--- What you are asked to do ---
Compute how many lines in the data below contain "about"; answer only with that number.

[Page-level text extractions]

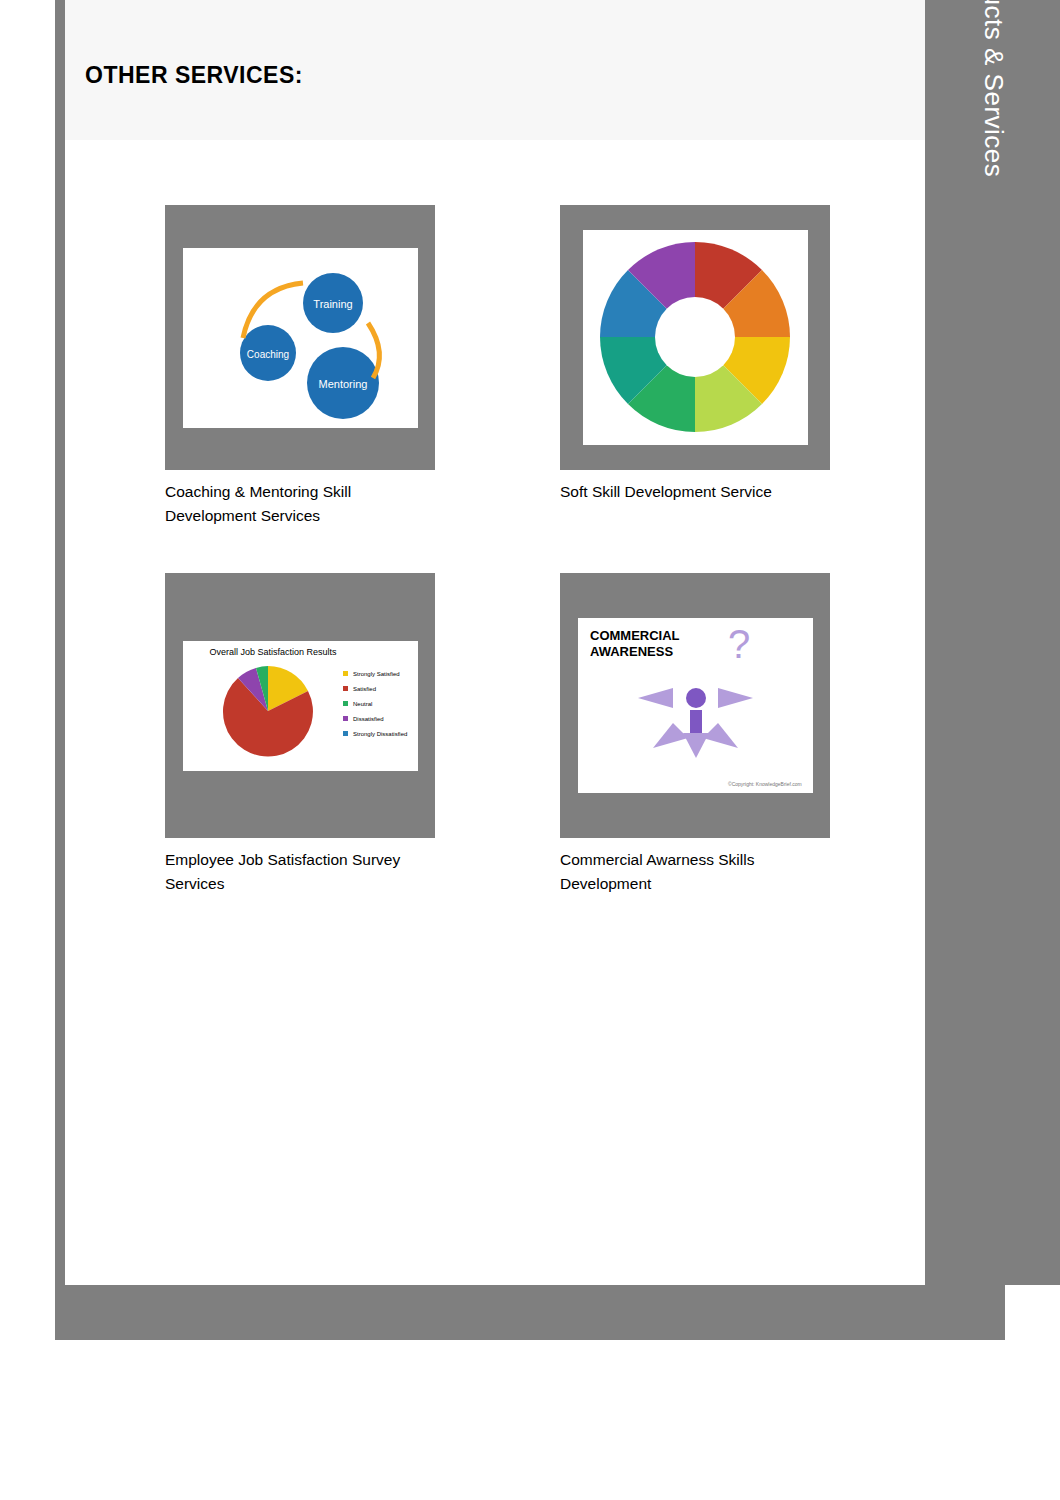Products & Services
OTHER SERVICES:
Coaching & Mentoring Skill Development Services
Soft Skill Development Service
Employee Job Satisfaction Survey Services
Commercial Awarness Skills Development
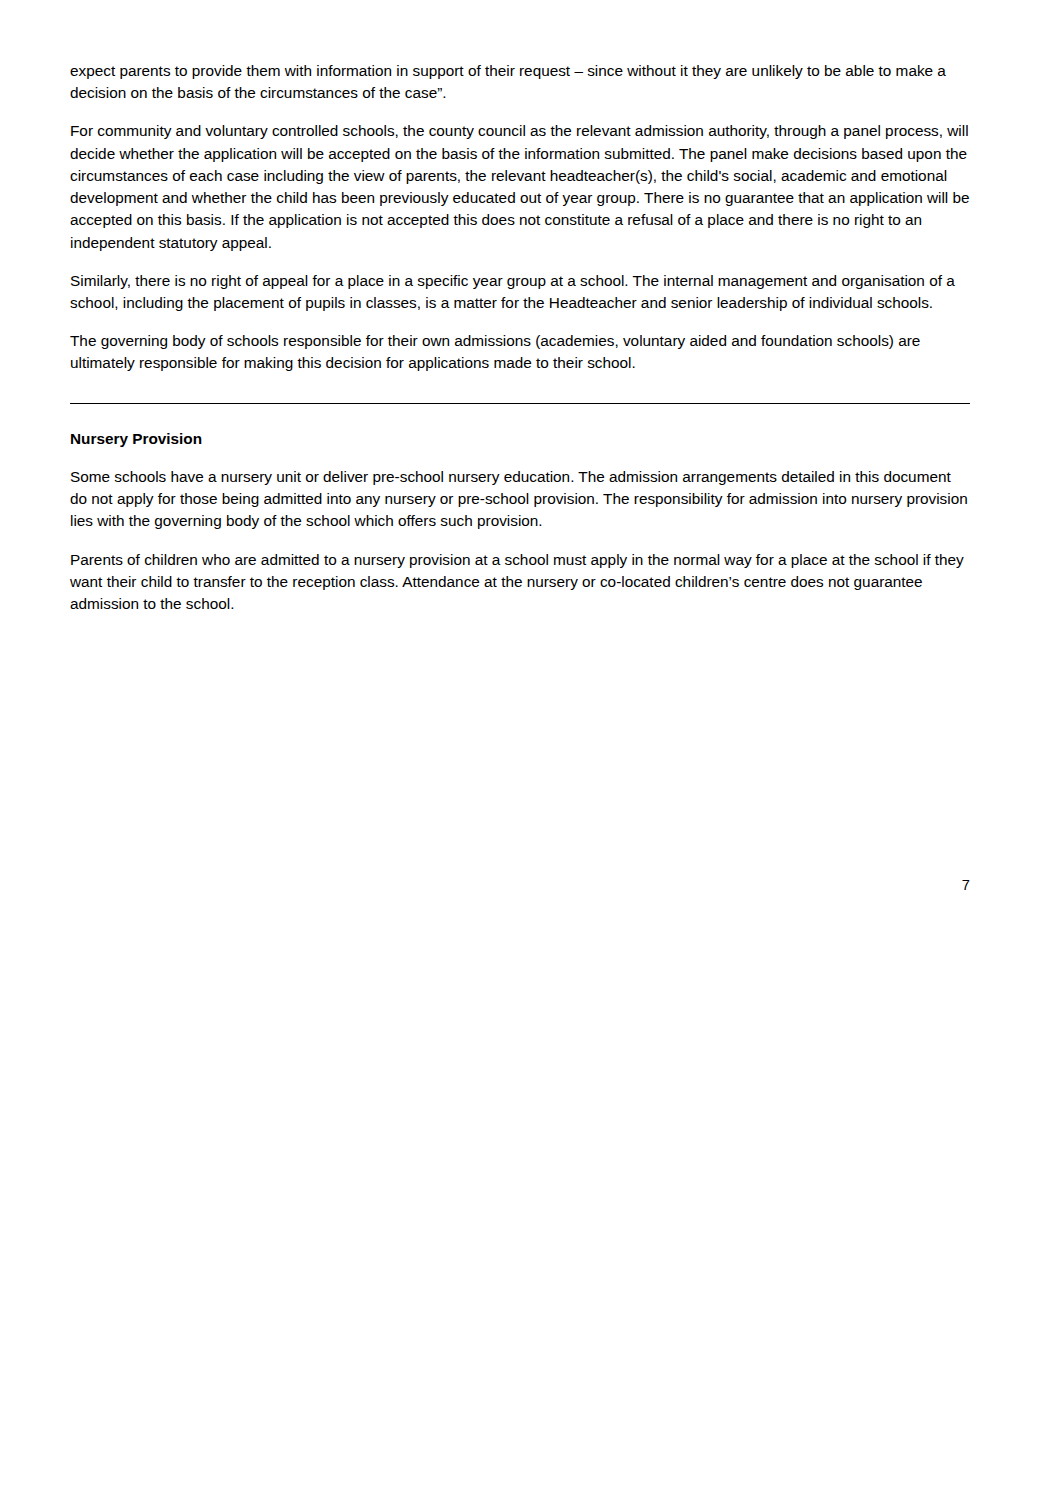expect parents to provide them with information in support of their request – since without it they are unlikely to be able to make a decision on the basis of the circumstances of the case”.
For community and voluntary controlled schools, the county council as the relevant admission authority, through a panel process, will decide whether the application will be accepted on the basis of the information submitted. The panel make decisions based upon the circumstances of each case including the view of parents, the relevant headteacher(s), the child's social, academic and emotional development and whether the child has been previously educated out of year group. There is no guarantee that an application will be accepted on this basis. If the application is not accepted this does not constitute a refusal of a place and there is no right to an independent statutory appeal.
Similarly, there is no right of appeal for a place in a specific year group at a school. The internal management and organisation of a school, including the placement of pupils in classes, is a matter for the Headteacher and senior leadership of individual schools.
The governing body of schools responsible for their own admissions (academies, voluntary aided and foundation schools) are ultimately responsible for making this decision for applications made to their school.
Nursery Provision
Some schools have a nursery unit or deliver pre-school nursery education. The admission arrangements detailed in this document do not apply for those being admitted into any nursery or pre-school provision. The responsibility for admission into nursery provision lies with the governing body of the school which offers such provision.
Parents of children who are admitted to a nursery provision at a school must apply in the normal way for a place at the school if they want their child to transfer to the reception class. Attendance at the nursery or co-located children’s centre does not guarantee admission to the school.
7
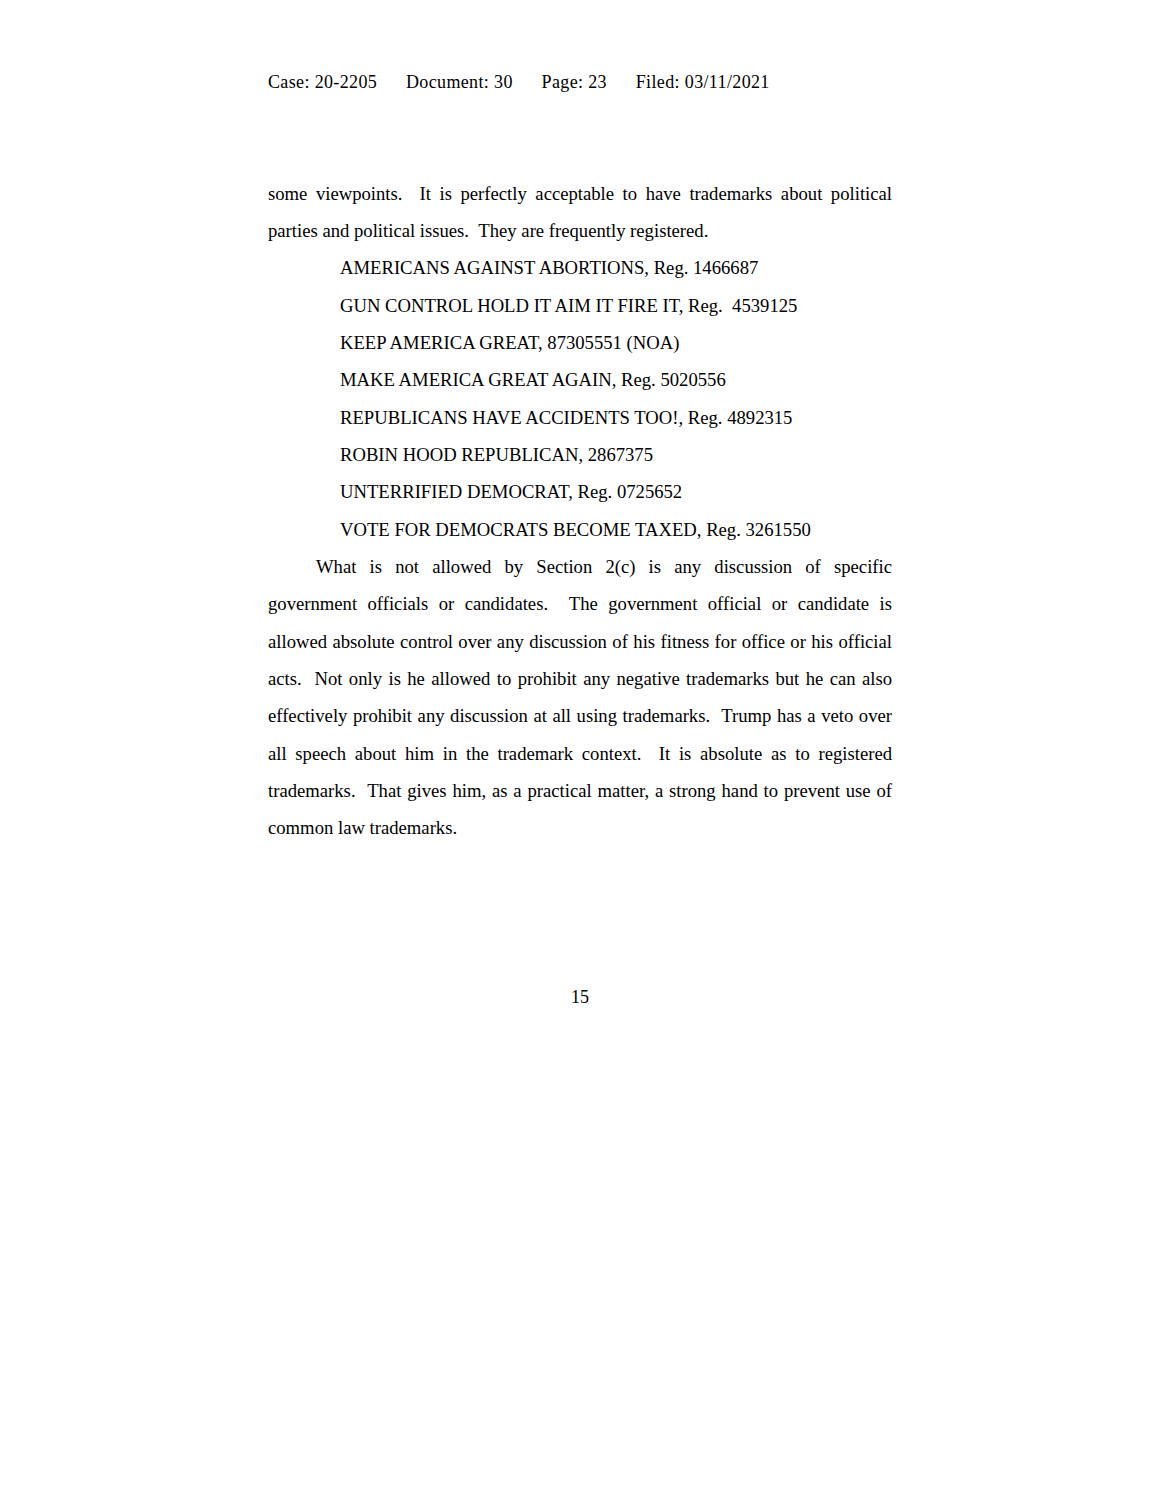Case: 20-2205 Document: 30 Page: 23 Filed: 03/11/2021
some viewpoints. It is perfectly acceptable to have trademarks about political parties and political issues. They are frequently registered.
AMERICANS AGAINST ABORTIONS, Reg. 1466687
GUN CONTROL HOLD IT AIM IT FIRE IT, Reg. 4539125
KEEP AMERICA GREAT, 87305551 (NOA)
MAKE AMERICA GREAT AGAIN, Reg. 5020556
REPUBLICANS HAVE ACCIDENTS TOO!, Reg. 4892315
ROBIN HOOD REPUBLICAN, 2867375
UNTERRIFIED DEMOCRAT, Reg. 0725652
VOTE FOR DEMOCRATS BECOME TAXED, Reg. 3261550
What is not allowed by Section 2(c) is any discussion of specific government officials or candidates. The government official or candidate is allowed absolute control over any discussion of his fitness for office or his official acts. Not only is he allowed to prohibit any negative trademarks but he can also effectively prohibit any discussion at all using trademarks. Trump has a veto over all speech about him in the trademark context. It is absolute as to registered trademarks. That gives him, as a practical matter, a strong hand to prevent use of common law trademarks.
15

--- Problem solution ---
2